Raquel retirou o celular de dentro da bolsa, abrindo o aplicativo de fotos e selecionando uma em particular. A mulher estava seminua sobre as folhas do parque. O assassino havia desenhado um pentagrama sobre o peito, usando um objeto cortante. O ferimento mortal, porém, era no pescoço, cortado horizontalmente e de forma metódica.
– Alguma pista do assassino? – perguntou ele, devolvendo a foto.
– Nada ainda. Sem o resultado da autópsia vai ser difícil começar.
– Os dois corpos ainda estão no necrotério? – quis saber ele.
– Sim. E se você tiver intenções de entrar lá, sugiro que o faça após as onze horas. Fica bem mais tranquilo. Use a entrada de sempre.
Ele assentiu, e ficaram em silêncio novamente. Os pensamentos de Santiago de desviaram para a fotografia e as informações obtidas até o momento. Não estava prestando atenção aos pensamentos dela.
– Você está com uma aparência boa hoje. Como foi a caçada de ontem? – disse ela, no tom displicente de sempre.

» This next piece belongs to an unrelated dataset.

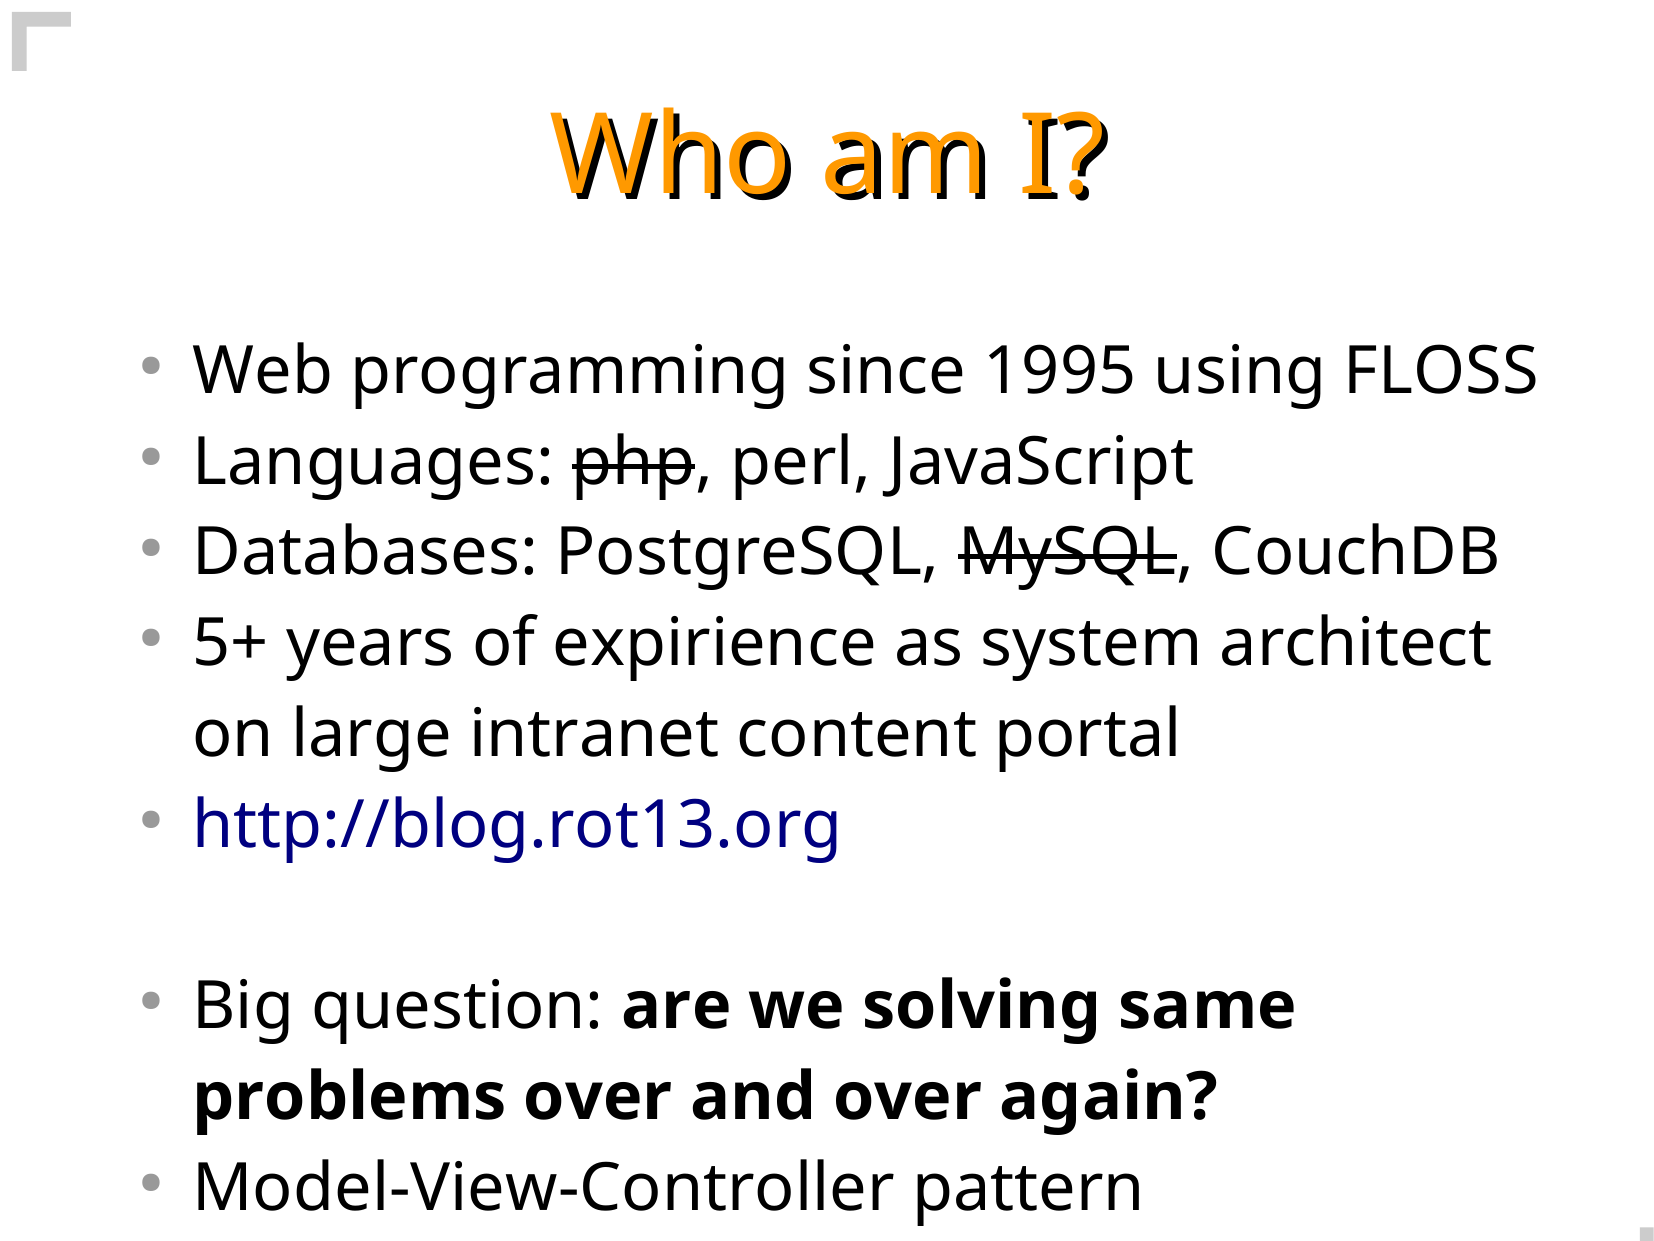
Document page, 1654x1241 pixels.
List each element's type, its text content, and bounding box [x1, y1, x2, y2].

Sempre o intrigava o fato de ela não se importar com a sua “dieta”. Pelo contrário, ela demonstrava interesse pelos seus hábitos noturnos, além de ajudá-lo a encontrar os “escolhidos”, como ela dizia.
– Foi fácil. Fácil demais até. Nada especial, mais um viciado. – Respondeu ele, se esquivando de entrar em detalhes.
Ela assentiu e não procurou prolongar o assunto. Ela estava novamente fazendo um esforço para refrear certos pensamentos, escondê-los dele. Sempre que isso acontecia, ela saía de sua presença e procurava outra coisa para fazer. Como ler, por exemplo. Qualquer coisa que ocupasse sua mente.
Santiago não a questionava, nem podia culpá-la. Imaginava o quão difícil deveria ser não ter privacidade dentro da própria mente, e isso o incomodava às vezes. A maior parte do tempo ele desejava não poder ler a mente de Raquel. Não havia praticamente nada que ela conseguisse guardar para si.